Bernard looked at Stefan, who was sitting as if it would hurt to move, his head slightly bent.
“Stefan, of all of us, was loyal to the death. So you tortured him, killed his people, threw him out—because you knew that he’d refuse us. That his loyalty was such that despite what you had done to him, he’d still remain yours.”
“I counted on it,” she said. “By his refusal, your rebellion is robbed of its legitimacy.” She looked at the man who’d killed Estelle. “You, of course, had no idea that your children would behave so.”
He gave her a small smile, one predator to another, “I’m not on the chair.” He pulled off the gauntlets and tossed them into Wulfe’s lap. “Not even by such a slim connection.” His hands were bloodied, but I couldn’t tell if it was from one wound or many. “I’ve heard your truths, and can only hope you’ll find them as galling as I.”
“Come, Bernard,” he said. “It is time for us to leave.”
Bernard rose without protest, shock and dismay in every line of his body. He followed his maker to the doorway, but turned back before leaving the room entirely. “God save me,” he said looking at Marsilia, “from such loyalty.
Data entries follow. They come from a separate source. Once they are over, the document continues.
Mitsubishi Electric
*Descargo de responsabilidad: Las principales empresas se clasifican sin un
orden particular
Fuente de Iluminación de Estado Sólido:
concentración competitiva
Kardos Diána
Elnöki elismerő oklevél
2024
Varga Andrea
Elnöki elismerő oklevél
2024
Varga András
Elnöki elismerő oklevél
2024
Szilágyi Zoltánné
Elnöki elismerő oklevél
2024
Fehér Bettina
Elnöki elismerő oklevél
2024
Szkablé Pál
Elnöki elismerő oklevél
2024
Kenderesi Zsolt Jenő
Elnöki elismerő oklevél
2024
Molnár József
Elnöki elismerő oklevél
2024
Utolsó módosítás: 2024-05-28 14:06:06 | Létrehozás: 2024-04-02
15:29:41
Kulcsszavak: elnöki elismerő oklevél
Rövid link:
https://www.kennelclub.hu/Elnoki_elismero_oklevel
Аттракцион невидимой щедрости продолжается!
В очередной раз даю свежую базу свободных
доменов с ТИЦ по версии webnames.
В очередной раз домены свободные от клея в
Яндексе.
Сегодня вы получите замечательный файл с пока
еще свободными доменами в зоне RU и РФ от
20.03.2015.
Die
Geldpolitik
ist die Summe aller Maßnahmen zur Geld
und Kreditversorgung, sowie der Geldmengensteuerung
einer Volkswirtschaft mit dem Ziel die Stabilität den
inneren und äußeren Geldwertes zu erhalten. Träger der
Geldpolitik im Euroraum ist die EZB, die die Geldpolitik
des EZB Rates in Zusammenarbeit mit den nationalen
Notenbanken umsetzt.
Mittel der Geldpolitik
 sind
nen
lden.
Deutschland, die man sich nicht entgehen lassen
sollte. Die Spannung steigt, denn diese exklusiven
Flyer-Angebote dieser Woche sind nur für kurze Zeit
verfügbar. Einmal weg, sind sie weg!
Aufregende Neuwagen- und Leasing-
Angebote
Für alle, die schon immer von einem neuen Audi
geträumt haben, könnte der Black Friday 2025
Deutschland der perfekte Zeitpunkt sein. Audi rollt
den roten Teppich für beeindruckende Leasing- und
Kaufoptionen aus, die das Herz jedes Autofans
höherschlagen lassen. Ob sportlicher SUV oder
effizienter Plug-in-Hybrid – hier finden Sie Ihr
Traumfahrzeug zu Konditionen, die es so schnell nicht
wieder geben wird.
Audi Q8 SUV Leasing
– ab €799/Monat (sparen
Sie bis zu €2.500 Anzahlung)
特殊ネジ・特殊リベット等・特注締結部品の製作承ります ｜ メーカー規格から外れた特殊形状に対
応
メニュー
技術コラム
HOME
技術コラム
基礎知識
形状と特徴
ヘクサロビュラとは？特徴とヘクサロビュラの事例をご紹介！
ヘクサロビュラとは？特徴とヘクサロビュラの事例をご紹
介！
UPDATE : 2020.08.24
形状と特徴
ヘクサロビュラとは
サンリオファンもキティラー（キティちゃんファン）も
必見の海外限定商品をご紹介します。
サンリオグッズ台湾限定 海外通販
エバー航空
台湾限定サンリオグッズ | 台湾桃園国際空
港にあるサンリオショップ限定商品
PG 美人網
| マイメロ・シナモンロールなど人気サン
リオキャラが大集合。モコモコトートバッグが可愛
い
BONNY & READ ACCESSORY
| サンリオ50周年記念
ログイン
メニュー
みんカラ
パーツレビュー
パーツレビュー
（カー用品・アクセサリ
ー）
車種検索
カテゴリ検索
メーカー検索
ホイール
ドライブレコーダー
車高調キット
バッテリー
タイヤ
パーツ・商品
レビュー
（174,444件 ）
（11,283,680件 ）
You have ruined him for your whim. You are not worthy of his gift—as I told him.”
“God won’t save any of us,” said Stefan in a low voice. “We are all of us damned.”
He and Bernard stared at each other across the room. Then the younger vampire bowed and followed his maker out the door. Stefan pulled his hands free and stood up.
“Stefan—” said Marsilia, sweet-voiced. But before she finished the last syllable, he was gone.